DIRECTIONS:
- a) Answer these questions about the text on the r5 code, each in a few words.
(i) What seed does r5.walk use if none is provided?
(ii) Which version of Python does the r5 code require?
(iii) Which argument must be set to true to bypass the requirement of a clean git repository?
- b) For each statement, say whether the text on the r5 code agrees, and quote the words that decide it.
(i) The versioneer package is used to record the git data at installation.
(ii) Dirty runs should not be used to produce published results.
(iii) The preferred installation method is python setup.py install.
- c) Write the next part of the text on the r5 code, starting after its final sentence.

Segment Start: SOURCE DOCUMENT

This code exposes two central functions, r5.walk that generates the walk, and r5.walk_full that generates the walk and returns it with full provenance data (parameters, python version, platform, git hash).

Re-runnable

The r5 code requires Python 3. The preferred installation method is to clone the existing git repository, and run the code from there. This is necessary to retrieve the git part of the provenance data:

git clone https://github.com/benureau/r5
cd r5
python setup.py develop

We use python setup.py develop rather than python setup.py install to avoid divorcing the code from the version control system. There are ways to record the git data at installation, such as the versioneer package, but we don't use it here to keep things as simple as possible.

A test is then provided to check that the code is indeed re-runnable:

pytest r5/tests/test_rerunnable.py

An example is also included in the examples folder:

python examples/example.py

Repeatable

Random seeds for the random number generator are explicitly set with each invocation of :func:`r5.walk` (the seed is 1 if none is provided). You can explicitly verify that the code produce repeatable results with:

pytest tests/test_repeatable.py

Reproducible

The main thing that makes the code reproducible is the addition of provenance data tracking to record the context in which the walk is computed. This provenance data contains details about the computer platform and the python version, the packages installed and their versions, the version of the code (git SHA1 hash) and the parameters used to generate the results.

It is assumed that the code is executed in its git repository, with no uncommitted files. That makes the SHA-1 of the current commit a full description of the state of the code used to compute the results. If the repository is dirty (uncommitted changes or untracked files are present) or unavailable (if the package was installed with python setup.py install for instance), an error is raised, and the user is informed that it must explicitly bypass the requirement of a clean git repository by set the dirty argument to true in the :func:`r5.walk_full` function.

Such "dirty" runs of the code might be useful during development and debugging, but they should not be used to produce published results.

Segment End: SOURCE DOCUMENT
Segment Start: ENTRIES SHOWN

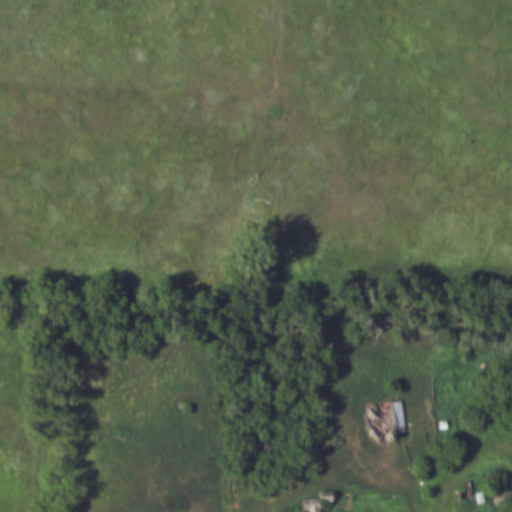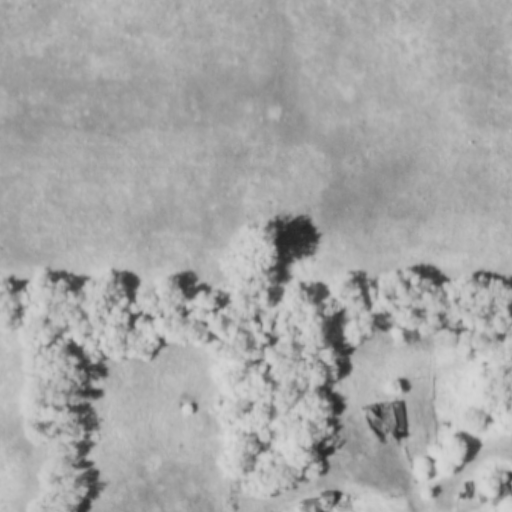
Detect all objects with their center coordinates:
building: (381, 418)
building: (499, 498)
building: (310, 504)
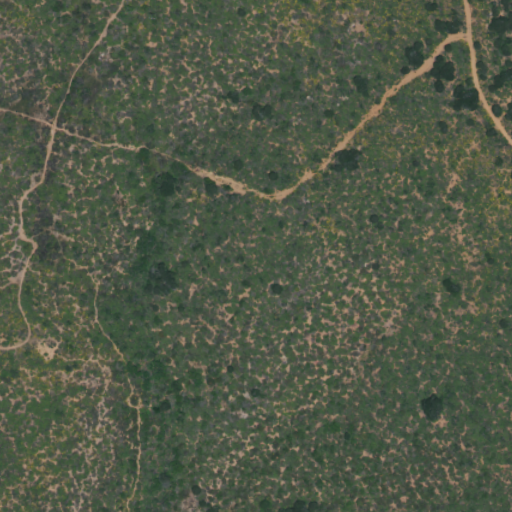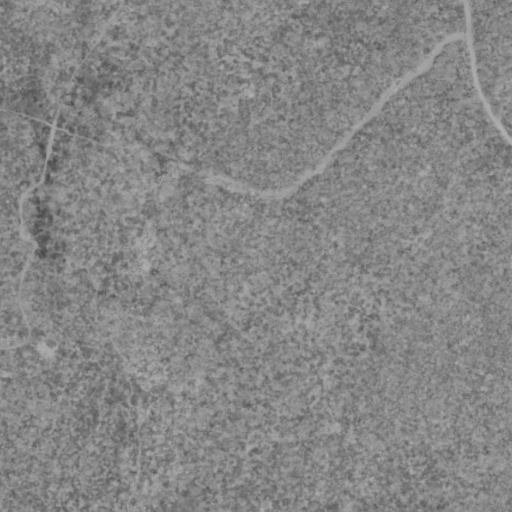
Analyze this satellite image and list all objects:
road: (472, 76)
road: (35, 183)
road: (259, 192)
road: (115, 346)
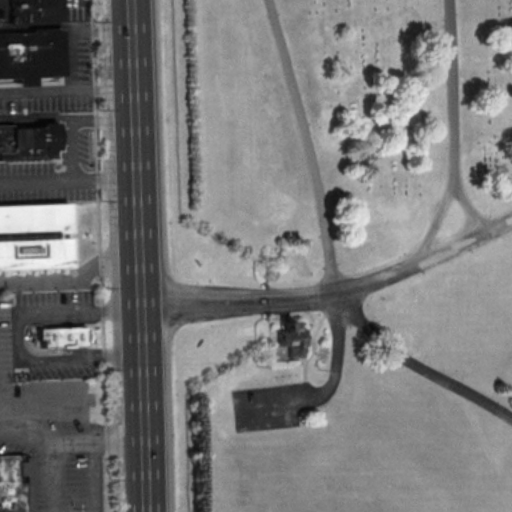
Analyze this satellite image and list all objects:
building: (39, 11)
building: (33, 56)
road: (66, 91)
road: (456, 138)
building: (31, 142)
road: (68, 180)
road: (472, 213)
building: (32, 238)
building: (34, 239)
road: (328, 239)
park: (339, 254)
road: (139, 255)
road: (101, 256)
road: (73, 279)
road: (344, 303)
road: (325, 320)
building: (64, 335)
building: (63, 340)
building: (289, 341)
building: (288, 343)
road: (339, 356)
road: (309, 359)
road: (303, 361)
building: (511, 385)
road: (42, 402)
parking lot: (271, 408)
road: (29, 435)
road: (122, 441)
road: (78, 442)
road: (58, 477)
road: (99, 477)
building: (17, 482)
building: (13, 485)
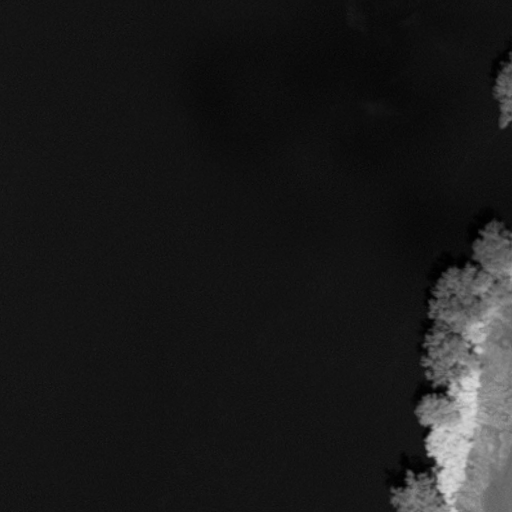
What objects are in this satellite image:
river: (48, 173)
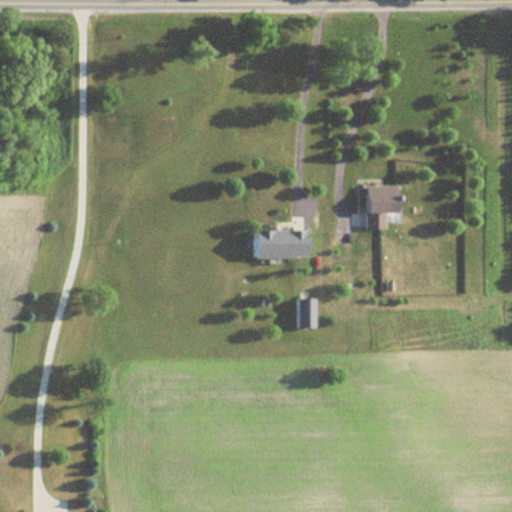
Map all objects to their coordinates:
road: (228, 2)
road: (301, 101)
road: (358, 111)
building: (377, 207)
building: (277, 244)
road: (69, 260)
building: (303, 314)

Segment End: ENTRIES SHOWN
Segment Start: ENTRIES SHOWN

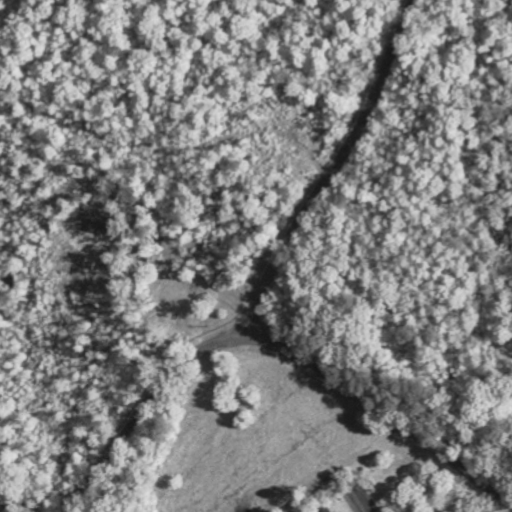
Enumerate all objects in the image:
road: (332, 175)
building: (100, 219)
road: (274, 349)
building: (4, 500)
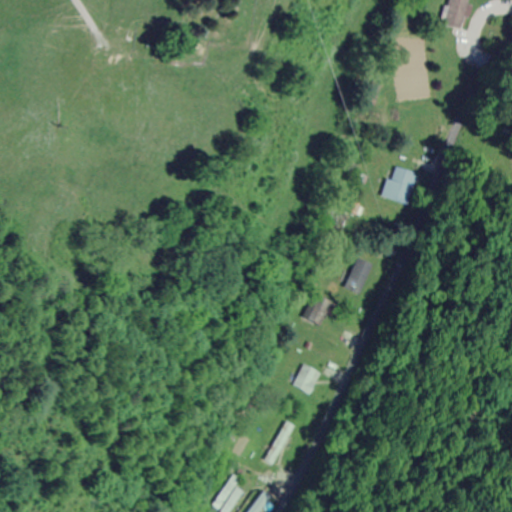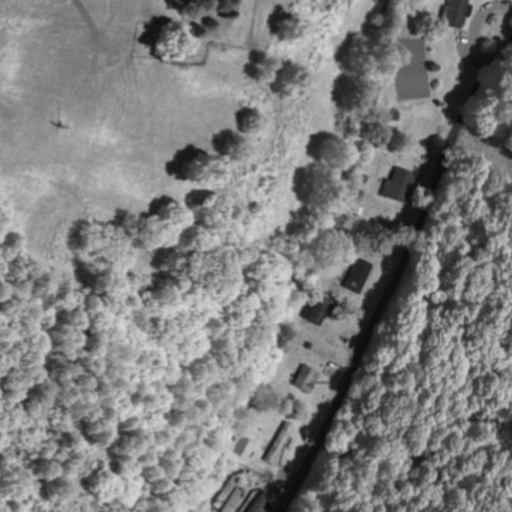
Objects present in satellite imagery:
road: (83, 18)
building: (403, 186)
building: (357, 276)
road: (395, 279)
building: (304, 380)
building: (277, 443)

Segment End: ENTRIES SHOWN
Segment Start: ENTRIES SHOWN

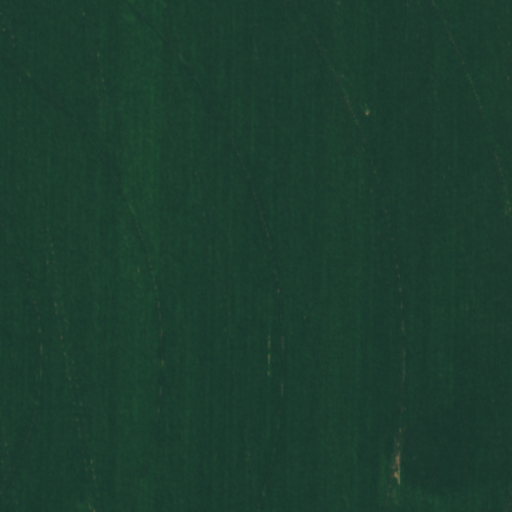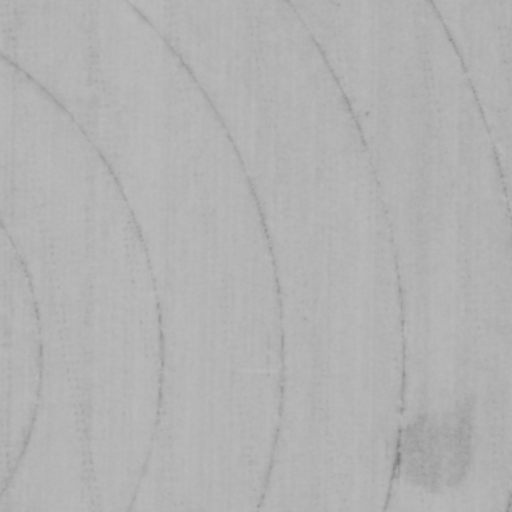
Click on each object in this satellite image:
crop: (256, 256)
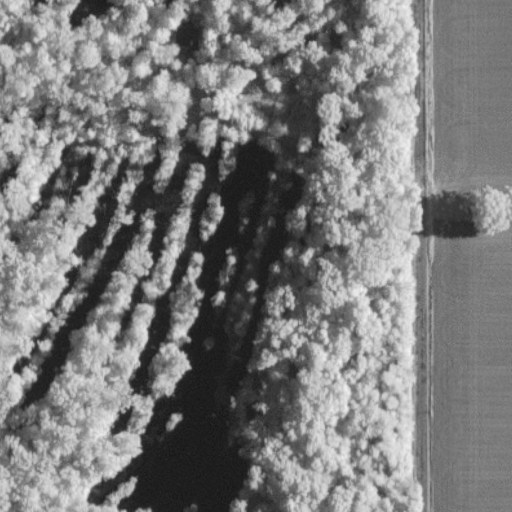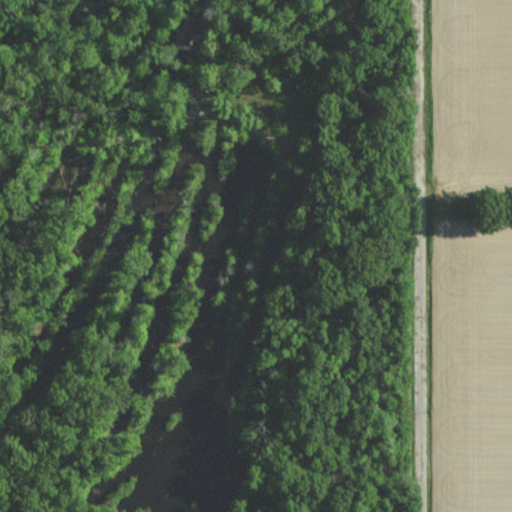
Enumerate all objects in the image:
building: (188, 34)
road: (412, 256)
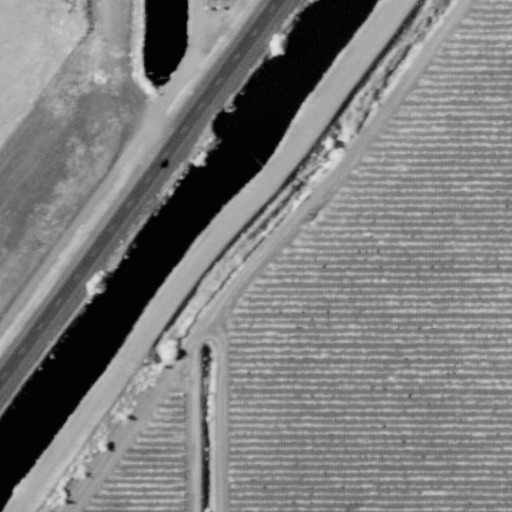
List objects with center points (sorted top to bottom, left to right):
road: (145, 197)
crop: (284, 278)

Segment End: ENTRIES SHOWN

EXPECTED RESPONSES:
- a)
(i) 1
(ii) Python 3
(iii) dirty

- b)
(i) No: "but we don't use it here to keep things as simple as possible."
(ii) Yes: "they should not be used to produce published results."
(iii) No: "The preferred installation method is to clone the existing git repository, and run the code from there."

- c)
To test reproducibility, the code checks if it generates the same result that previous versions of the code. If the code is purposefully changed to modify behavior, then the test data must be regenerated, by executing the tests/generate_testdata.py file. If not, the test catches unintentional semantic changes to the code. You can run the test with:

pytest tests/test_reproducible.py

Furthermore, the code is hosted via the Zenodo platform with a DOI, ensuring it remains reachable and available for the foreseeable future.

Reusable

This repository was designed to function as a solid code foundation to start new projects, with all the battery of the R^4 code included. Care has been given to create simple and well-documented code, that is easy to install and use.

A setup.py file is provided, along with a requirement.txt file that list the dependencies one should install. Examples and tests are included, and the latter are automatically evaluated for each commit pushed to the GitHub repository using the Travis continuous integration service.

You can, prior to committing the files, run those tests efficiently with:

pytest

at the root of the repository. You can further examine how completely the tests cover the code by running:

pytest --cov

The coverage is full for the walker.py file where the core code resides; it is partial for provenance.py, as some cases of the git repository being dirty or absent are not tested.

This code is certainly not perfect, and would it be, it would not remain that way as the rest of the software stack and computer technology shift around it. Tools such as containers may help long-term rerunnability and provenance tracking once the technology matures and takes into accounts the specific constraints of long-term scientific reproducibility.

Do not hesitate to copy or fork this code or take just bits of it to make your current or next projects (hopefully) better. If stumbling on a problem, drop us an issue on GitHub.